Virtualization provides a partial answer to this problem as it allows the abstraction of the underlying hardware, presenting generic software-based hardware to the operating system. In other words, by means of virtualization, a specific physical computer can be made to look generic to an operating system.
There are many types of [virtualization](virt/lexicon#virtualization). Phyllome OS is primarily focused on paravirtualization, which assumes that an operating system running in a virtualized environment is aware of it. For any operating systems to run well in such an environment, one would only have to focus on developing and maintaining a set of generic drivers for virtual hardware, a task that is well under way for many popular operating systems, including Linux-based, Darwin-based or Windows NT-based operating systems
Virtualization, however, is only a partial answer to this problem. Allowing compatibility with physical hardware, including USB controllers or graphic cards, one would still need to use a base operating system that can provide software to drive these physical devices. Most Linux distributions, including as Fedora or Debian, ship with a large selection of such drivers, and as such represent another part of the solution to this problem. Moreover, for certain hardware such as Network Interface Cards (NICs), Linux drivers are now shipping first. In other words, the industry is developing drivers for Linux first, at least for certain categories of components
## In summary
Lets wrap it up: the idea behind Phyllome OS is to rely on Linux to provide drivers for specific hardware components and virtualization to provide a limited set of generic virtualized hardware that are already or could be made to work with most operating systems. The burden of hardware compatibility is put on Linux, freeing the operating system underneath, which would only need to provide generic virtual hardware drivers[^2].

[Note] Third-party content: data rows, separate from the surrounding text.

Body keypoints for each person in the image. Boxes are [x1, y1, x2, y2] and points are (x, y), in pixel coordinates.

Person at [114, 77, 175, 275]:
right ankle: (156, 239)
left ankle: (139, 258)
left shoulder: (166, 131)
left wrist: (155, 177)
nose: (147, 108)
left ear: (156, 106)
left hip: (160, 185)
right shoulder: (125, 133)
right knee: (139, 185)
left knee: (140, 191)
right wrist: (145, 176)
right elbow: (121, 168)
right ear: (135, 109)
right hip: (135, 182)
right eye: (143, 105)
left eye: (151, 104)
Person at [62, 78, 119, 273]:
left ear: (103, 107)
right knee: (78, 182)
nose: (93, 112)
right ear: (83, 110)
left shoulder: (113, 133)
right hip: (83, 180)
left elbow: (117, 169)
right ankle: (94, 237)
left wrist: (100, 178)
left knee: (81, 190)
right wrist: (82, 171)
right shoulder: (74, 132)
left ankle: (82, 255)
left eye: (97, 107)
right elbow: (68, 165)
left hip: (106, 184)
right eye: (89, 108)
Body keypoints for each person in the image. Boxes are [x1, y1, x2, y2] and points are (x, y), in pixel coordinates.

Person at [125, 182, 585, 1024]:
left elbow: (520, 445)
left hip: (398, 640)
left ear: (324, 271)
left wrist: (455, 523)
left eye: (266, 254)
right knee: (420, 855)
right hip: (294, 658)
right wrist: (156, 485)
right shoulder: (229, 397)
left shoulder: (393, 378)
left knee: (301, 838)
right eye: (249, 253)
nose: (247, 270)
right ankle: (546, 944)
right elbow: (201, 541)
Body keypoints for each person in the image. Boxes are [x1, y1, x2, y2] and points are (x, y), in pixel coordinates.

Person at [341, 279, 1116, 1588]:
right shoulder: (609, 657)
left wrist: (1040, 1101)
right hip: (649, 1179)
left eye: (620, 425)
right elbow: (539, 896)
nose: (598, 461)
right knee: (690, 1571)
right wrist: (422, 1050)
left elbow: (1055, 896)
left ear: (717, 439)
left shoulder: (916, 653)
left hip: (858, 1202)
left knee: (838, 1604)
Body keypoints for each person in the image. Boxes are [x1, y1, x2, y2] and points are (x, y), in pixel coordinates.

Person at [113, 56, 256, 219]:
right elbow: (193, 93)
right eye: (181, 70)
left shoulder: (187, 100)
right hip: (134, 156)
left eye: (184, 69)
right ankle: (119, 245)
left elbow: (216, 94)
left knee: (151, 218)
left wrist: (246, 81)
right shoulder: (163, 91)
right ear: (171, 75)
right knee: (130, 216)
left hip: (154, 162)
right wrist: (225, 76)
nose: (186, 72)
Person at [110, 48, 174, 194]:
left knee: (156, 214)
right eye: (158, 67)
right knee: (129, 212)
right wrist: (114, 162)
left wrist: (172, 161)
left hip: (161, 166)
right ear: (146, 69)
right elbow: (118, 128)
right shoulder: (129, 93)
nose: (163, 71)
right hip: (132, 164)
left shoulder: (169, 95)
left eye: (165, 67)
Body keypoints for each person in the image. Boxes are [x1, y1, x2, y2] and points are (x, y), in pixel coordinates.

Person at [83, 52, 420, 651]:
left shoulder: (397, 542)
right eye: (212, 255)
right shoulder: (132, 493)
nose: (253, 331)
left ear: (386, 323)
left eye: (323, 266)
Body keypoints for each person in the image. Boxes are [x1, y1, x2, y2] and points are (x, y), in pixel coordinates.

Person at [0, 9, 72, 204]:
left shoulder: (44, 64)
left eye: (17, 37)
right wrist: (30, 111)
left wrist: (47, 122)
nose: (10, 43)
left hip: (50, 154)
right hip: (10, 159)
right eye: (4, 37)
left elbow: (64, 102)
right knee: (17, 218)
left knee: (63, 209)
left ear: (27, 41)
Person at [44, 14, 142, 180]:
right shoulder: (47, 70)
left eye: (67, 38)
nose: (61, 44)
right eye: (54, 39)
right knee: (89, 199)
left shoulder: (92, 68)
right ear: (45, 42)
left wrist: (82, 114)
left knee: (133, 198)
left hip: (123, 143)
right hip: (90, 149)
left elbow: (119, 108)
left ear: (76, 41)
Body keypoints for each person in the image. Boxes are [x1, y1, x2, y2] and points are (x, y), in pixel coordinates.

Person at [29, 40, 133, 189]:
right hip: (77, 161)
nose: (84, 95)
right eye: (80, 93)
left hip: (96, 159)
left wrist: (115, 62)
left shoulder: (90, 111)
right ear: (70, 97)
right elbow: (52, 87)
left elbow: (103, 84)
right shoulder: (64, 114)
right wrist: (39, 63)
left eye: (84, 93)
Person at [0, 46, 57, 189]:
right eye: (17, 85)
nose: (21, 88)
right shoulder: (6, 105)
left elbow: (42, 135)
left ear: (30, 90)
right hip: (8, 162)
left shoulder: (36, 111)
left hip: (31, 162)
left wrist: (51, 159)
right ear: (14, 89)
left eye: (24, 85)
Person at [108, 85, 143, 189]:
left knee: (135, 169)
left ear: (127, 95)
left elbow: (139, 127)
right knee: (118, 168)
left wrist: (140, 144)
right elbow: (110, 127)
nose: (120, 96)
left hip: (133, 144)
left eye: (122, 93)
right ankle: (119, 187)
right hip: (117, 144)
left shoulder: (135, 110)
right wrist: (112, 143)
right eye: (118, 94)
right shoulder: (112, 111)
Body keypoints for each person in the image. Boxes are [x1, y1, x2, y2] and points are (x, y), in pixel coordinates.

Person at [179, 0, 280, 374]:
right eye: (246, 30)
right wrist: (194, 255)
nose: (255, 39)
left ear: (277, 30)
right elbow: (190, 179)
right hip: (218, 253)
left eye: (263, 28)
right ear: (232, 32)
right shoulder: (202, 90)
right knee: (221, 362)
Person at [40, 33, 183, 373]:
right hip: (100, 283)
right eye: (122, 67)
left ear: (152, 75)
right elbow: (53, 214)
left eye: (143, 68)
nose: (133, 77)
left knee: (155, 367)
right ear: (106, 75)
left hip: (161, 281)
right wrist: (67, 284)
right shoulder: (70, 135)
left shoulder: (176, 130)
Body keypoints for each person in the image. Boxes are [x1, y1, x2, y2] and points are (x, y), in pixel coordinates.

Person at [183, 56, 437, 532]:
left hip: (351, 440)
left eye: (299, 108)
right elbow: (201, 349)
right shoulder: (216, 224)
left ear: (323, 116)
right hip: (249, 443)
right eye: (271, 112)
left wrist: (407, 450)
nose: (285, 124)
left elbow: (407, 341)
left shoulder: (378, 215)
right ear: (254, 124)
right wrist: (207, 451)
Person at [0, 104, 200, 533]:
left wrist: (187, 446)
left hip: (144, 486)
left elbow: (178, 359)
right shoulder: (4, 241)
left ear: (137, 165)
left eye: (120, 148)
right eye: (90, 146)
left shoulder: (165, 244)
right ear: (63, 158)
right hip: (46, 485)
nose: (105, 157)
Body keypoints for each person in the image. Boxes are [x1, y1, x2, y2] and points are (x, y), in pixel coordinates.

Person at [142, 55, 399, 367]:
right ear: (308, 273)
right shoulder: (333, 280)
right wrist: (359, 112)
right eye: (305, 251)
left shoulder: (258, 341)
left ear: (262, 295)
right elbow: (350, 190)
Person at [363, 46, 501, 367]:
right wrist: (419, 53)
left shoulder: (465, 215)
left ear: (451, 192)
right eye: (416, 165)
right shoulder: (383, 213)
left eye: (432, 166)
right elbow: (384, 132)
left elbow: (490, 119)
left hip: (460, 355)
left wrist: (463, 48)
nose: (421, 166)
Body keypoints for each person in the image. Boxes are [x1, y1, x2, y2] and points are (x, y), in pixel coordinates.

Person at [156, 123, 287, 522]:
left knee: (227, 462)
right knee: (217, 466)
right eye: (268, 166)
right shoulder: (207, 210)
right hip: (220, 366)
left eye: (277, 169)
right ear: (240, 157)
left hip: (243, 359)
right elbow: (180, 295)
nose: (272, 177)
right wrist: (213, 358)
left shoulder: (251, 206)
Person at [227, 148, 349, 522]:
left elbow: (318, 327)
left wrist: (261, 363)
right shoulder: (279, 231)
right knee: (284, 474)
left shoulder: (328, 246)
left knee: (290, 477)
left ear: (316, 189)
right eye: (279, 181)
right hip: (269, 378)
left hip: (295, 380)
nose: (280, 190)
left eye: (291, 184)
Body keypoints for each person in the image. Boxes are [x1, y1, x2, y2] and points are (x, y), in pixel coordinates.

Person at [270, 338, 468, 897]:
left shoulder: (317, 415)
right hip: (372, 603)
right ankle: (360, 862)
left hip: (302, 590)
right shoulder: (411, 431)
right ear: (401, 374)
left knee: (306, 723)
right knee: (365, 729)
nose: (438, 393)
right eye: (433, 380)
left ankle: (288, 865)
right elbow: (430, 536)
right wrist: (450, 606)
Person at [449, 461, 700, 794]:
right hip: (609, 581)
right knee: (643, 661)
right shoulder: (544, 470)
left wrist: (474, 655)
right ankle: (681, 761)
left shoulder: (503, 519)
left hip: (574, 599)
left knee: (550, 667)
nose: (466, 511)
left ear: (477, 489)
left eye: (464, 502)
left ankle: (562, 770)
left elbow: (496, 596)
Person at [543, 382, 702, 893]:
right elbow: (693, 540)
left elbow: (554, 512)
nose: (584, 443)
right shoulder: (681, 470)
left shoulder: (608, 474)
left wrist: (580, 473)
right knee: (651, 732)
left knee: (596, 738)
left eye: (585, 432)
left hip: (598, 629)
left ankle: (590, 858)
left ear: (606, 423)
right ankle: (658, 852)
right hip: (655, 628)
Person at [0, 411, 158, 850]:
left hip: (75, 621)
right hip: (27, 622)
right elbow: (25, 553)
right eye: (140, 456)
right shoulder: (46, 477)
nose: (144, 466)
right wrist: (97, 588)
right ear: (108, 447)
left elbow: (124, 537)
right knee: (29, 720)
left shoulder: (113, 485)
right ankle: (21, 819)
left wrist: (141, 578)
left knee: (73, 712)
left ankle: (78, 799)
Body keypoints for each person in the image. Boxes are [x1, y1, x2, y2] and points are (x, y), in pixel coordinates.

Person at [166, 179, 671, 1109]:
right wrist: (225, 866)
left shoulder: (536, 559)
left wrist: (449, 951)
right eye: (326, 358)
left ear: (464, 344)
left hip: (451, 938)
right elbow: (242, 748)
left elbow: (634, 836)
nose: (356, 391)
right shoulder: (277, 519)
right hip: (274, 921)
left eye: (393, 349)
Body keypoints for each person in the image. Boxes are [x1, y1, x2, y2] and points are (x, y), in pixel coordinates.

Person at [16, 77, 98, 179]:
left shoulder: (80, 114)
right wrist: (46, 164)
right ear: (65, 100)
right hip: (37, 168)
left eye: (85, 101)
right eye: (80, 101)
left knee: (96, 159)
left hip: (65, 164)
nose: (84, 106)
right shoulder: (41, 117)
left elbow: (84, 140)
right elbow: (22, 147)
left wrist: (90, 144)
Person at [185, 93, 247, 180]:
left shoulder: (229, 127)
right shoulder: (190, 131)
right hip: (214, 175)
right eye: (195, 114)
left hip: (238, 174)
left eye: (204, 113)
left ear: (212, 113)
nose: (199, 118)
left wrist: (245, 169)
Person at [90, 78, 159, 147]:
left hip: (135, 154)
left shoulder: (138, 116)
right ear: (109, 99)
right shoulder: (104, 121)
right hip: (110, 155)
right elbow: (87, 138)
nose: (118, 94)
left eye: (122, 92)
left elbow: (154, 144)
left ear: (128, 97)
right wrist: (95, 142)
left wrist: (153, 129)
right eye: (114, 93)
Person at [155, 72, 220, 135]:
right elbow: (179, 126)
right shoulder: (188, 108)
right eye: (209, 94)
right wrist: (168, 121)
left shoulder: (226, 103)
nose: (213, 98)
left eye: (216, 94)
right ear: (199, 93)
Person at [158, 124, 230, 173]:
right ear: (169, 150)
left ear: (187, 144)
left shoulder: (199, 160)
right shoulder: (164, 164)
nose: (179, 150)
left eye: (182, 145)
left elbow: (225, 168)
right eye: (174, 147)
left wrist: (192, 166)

[^2]: For instance, to provide storage block capacity, a developer of a specific operating system like Sculpt OS or ReactOS would only need to develop support for virtio-blk for its environment, and resort to Linux to interact with the hardware directly.
Technically speaking, Phyllome OS is an operating system, a free and open source Linux distribution, a Fedora Remix based on Fedora Server designed to leverage hardware-assisted virtualization to run graphically-accelerated UNIX and non-UNIX-based operating systems locally, in a virtual machine, using off-the-shelf hardware and open source software.